第2話 寝室に残る痕跡
帝都・後宮の朝は静かだが、重苦しい。璃月は小さな部屋の戸口に立ち、深呼吸した。昨夜の蜃気楼のような灯り、蝋燭の匂い、湿った木の香り……匂いはまだ、部屋に残っている。だが今日は、ただの診察では済まない。
「璃月、来てもらえるか?」
声の主は、若い宦官の壬。昨日から密かに後宮の動きを観察している。璃月は短く頷き、廊下を抜けた。床の漆と蝋燭の香りが交じる空気に、後宮の息づかいを感じながら進む。
廊下の奥の寝室。妃の一人、雪蓮妃の寝室だ。侍女が扉を開けると、香水や花の匂いとは異なる、不快な鉄と薬草の香りが漂っていた。
「昨夜、ここで倒れたのです」
侍女の声は震えている。璃月は目を細め、枕や床の布を嗅ぎ分けた。微かな柑橘、油、そして少しの鉄味。――誰かが毒を仕込んだ痕跡だ。

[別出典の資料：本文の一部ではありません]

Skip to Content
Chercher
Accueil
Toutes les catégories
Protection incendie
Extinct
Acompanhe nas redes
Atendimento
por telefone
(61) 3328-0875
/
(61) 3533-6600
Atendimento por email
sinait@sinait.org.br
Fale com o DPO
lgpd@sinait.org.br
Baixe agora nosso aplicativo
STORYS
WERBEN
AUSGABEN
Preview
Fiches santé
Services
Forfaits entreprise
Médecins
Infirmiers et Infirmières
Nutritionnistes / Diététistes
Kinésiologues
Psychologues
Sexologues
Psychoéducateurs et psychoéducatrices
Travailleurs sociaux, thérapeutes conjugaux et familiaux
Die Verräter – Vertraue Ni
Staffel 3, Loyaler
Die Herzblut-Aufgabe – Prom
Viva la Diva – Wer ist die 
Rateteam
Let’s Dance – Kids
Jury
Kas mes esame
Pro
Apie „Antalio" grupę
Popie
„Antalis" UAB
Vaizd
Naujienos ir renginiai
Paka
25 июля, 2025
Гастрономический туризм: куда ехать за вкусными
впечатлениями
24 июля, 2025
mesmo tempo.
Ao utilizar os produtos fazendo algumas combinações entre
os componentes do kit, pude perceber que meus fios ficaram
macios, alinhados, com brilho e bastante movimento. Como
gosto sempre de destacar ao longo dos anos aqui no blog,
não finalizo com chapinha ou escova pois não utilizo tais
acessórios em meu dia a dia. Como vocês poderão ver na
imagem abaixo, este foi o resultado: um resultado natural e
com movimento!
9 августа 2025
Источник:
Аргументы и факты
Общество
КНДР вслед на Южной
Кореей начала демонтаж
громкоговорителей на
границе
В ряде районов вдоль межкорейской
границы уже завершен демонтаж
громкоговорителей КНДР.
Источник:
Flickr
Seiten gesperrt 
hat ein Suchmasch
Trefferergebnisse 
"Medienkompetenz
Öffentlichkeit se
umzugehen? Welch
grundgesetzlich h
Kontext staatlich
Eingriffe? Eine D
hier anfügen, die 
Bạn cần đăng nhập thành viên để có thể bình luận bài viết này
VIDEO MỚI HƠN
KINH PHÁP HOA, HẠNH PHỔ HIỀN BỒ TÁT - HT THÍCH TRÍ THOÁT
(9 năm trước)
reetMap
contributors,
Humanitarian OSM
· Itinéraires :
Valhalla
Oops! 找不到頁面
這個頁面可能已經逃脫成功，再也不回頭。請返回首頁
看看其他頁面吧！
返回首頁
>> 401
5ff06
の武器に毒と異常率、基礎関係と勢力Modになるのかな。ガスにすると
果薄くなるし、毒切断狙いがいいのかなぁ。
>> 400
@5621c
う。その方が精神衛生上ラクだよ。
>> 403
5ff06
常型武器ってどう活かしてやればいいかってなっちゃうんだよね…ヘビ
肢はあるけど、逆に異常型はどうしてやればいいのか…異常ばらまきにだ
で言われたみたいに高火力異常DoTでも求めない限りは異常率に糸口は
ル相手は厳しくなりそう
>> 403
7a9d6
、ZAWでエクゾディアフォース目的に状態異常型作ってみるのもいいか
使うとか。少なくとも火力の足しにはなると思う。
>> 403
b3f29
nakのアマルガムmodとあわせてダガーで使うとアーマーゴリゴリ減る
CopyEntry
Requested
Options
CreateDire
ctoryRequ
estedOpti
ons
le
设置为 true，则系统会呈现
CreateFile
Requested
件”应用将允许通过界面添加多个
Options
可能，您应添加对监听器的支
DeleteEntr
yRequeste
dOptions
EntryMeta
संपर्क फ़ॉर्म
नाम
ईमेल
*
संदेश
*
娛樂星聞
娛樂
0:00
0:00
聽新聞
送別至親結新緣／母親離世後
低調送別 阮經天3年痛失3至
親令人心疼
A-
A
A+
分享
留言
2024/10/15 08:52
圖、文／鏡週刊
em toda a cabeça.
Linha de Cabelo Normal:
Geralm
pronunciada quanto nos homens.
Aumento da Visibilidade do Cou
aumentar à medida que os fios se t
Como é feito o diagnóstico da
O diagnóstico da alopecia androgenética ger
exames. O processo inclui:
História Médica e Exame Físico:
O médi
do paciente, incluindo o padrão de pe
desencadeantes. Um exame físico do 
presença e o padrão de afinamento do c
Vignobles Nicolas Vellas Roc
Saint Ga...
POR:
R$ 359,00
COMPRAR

璃月は小瓶を取り出し、匂いの断片を採取する。調合台に向かい、少量の薬を作り、妃の体に少しずつ投与する。
「匂いから、どの薬が混じっているか分かります」
白蔵が隣で眉をひそめる。
「なるほど……だが、匂いだけで判断するとは大胆だな」
「匂いは嘘をつきません」璃月は淡々と言った。
数時間後、雪蓮妃は落ち着きを取り戻した。しかし、璃月の観察眼は止まらない。枕の下に敷かれた小袋の残り香、手紙の端に残る香油――わずかな痕跡から、犯人の手がかりを読み解こうとする。
その夜、璃月は壬と廊下の影で会った。
「璃月、匂いを手がかりに、誰が妃に近づいたか分かるか?」
璃月は小瓶を取り出し、軽く揺らす。琥珀色の液体から、ほのかな柑橘の香りが漂った。
「この匂いは、昨日の夜だけではなく、同じ香りがほかの部屋にも残っている。つまり、誰かが宮中を動き回っている――」
壬の瞳がわずかに光る。
「つまり、後宮内に潜む人物か……」
翌日、璃月は侍女たちの間を歩き、匂いの軌跡をたどった。布の端、階段の手すり、柱の裏――細かい痕跡を拾いながら、徐々に犯人の行動範囲を絞り込む。
その時、廊下の奥から低い声がした。
「……誰だ?」
璃月は瞬時に身を隠す。影が通り過ぎた後、残されたのは微かな油の匂いと、金属の冷たい香り。――刺客の影かもしれない。
後宮の闇は深く、香りの痕跡だけが真実を語る。璃月は胸の奥で決意する。
「匂いをたどり、真実を見つける――たとえ、後宮の誰も知らなくても」
夜、灯の下で璃月は小瓶に残った琥珀色の薬を見つめた。微かに柑橘の香りと鉄味が混じる。その香りは、昨日の事件の手がかりだけでなく、後宮での自分の居場所をも示しているように思えた。
後宮の廊下は静かだが、闇に潜む何者かの足音が、遠くから聞こえる。璃月は小瓶を握りしめ、ゆっくりと呼吸を整えた。香りが、今日も嘘を見破る――その感覚を、彼女は信じていた。